Neukirchen-Vluyn: Wo alle Sport treiben sollen
VON ULRICH JOPPICH - zuletzt aktualisiert: 25.06.2008Neukirchen-Vluyn (RPO). Von Fachkunde und Sachlichkeit geprägt war am Montagabend die Informationsveranstaltung der Stadt zum Thema „Zentrale Sportanlage“ im Pädagogischen Zentrum des Julius-Stursberg-Gymnasiums – also nur einen Steinwurf entfernt von dem Areal, wo die Anlage geplant ist.
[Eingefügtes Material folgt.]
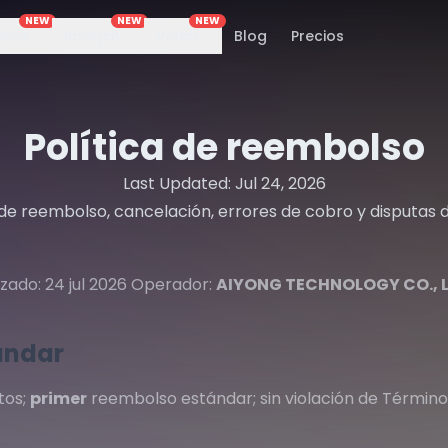
NEW
NEW
NEW
sica
Imagen
Video
Blog
Precios
Política de reembolso
Last Updated:
Jul 24, 2026
de reembolso, cancelación, errores de cobro y disputas 
izado: 24 jul 2026 Operador:
AIYONG TECHNOLOGY CO., L
tándar
tos;
primer
reembolso estándar; sin violación de Término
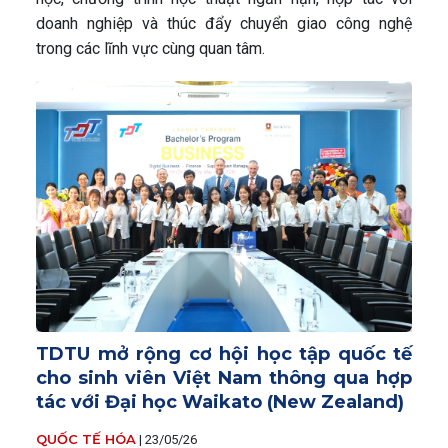
doanh nghiệp và thúc đẩy chuyển giao công nghệ
trong các lĩnh vực cùng quan tâm.
TDTU mở rộng cơ hội học tập quốc tế
cho sinh viên Việt Nam thông qua hợp
tác với Đại học Waikato (New Zealand)
QUỐC TẾ HÓA
|
23/05/26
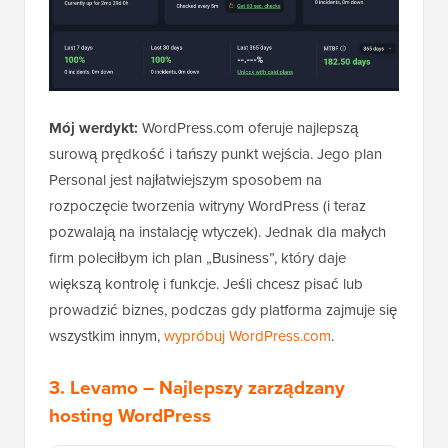
Mój werdykt:
WordPress.com oferuje najlepszą
surową prędkość i tańszy punkt wejścia. Jego plan
Personal jest najłatwiejszym sposobem na
rozpoczęcie tworzenia witryny WordPress (i teraz
pozwalają na instalację wtyczek). Jednak dla małych
firm poleciłbym ich plan „Business”, który daje
większą kontrolę i funkcje. Jeśli chcesz pisać lub
prowadzić biznes, podczas gdy platforma zajmuje się
wszystkim innym,
wypróbuj WordPress.com
.
3.
Levamo
– Najlepszy zarządzany
hosting WordPress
Unter der Moderation von RP-Redaktionsleiter Dirk Möwius lieferten drei Referenten viele Informationen zu dem Thema. Planungsamtsleiter Ludwig Knoblach berichtete, dass die Bevölkerungszahl in den kommenden Jahren stetig zurück gehen werde. Auch eine Wohnbebauung auf dem Niederberg-Gelände würde daran nichts ändern. Sehr interessant waren die Ausführungen von Dr. Stefan Eckl aus Stuttgart, der prognostizierte, dass der Sport angesichts der Tendenz zur Ganztagsschule und zur Ganztagsbetreuung von Schülern zum Bildungspartner werden müsse. „Noch gibt es wenig Kooperation zwischen Schulsport und Vereinssport. Das wird sich ändern“, so Eckl. Die Konsequenz aus dieser Erkenntnis sei, dass für die Sportanlagen zusätzliches Personal und zusätzliche Hallenzeiten gebraucht würden. Die Sportnachfrage und die Anforderungen an Sport- und Bewegungsräumen würden sich verändern.
Kosten: 4,8 Millionen Euro
Die Sportanlage der Zukunft müsse eine Generations-übergreifende Sportanlage mit weniger Spielsportflächen sein. Wer 30 und älter sei, bevorzuge mehr den Fitness-Sport und nicht die Wettkampf-Sportarten. Im übrigen würden zwei Drittel aller sportlichen Aktivitäten unorganisiert – also nicht im Verein – betrieben. Auf diese veränderten Bedingungen müsse bei der Planung für eine Zentrale Sportanlage reagiert werden. Die drei Säulen Verein-, Schul- und Breitensport seien wichtige Elemente.
Martin Hiller von der GEO 3 GmbH erläuterte, dass man bei Untersuchungen im Vorfeld bei den bestehenden Anlagen zahlreiche Mängel festgestellt habe. Für die Zentrale Sportanlage seien unter anderem ein Kunstrasenspielfeld für Trend- und Freizeitsport, eine Wettkampfanlage mit Laufbahnen, Vereinsheim, Umkleideräume und Gastronomie für rund 4,82 Millionen Euro geplant.
Tennisplätze sind nicht für die Zentrale Sportanlage geplant. Der „weiße Sport“ soll weiterhin auf den Anlagen der Vereine betrieben werden. Bürgermeister Bernd Böing betonte, dass es maximal eine Gymnastikhalle, aber aus Kostengründen keine neue Sporthalle geben werde.
Bedenken äußerten Mitglieder des TuS Preußen Vluyn, dass man an einem „normalen“ Wochenende den Spielbetrieb für 30 Mannschaften unter einen Hut bringen könnte. Auch die Zahl der vorgesehenen Umkleidekabinen reiche bei weiten nicht aus.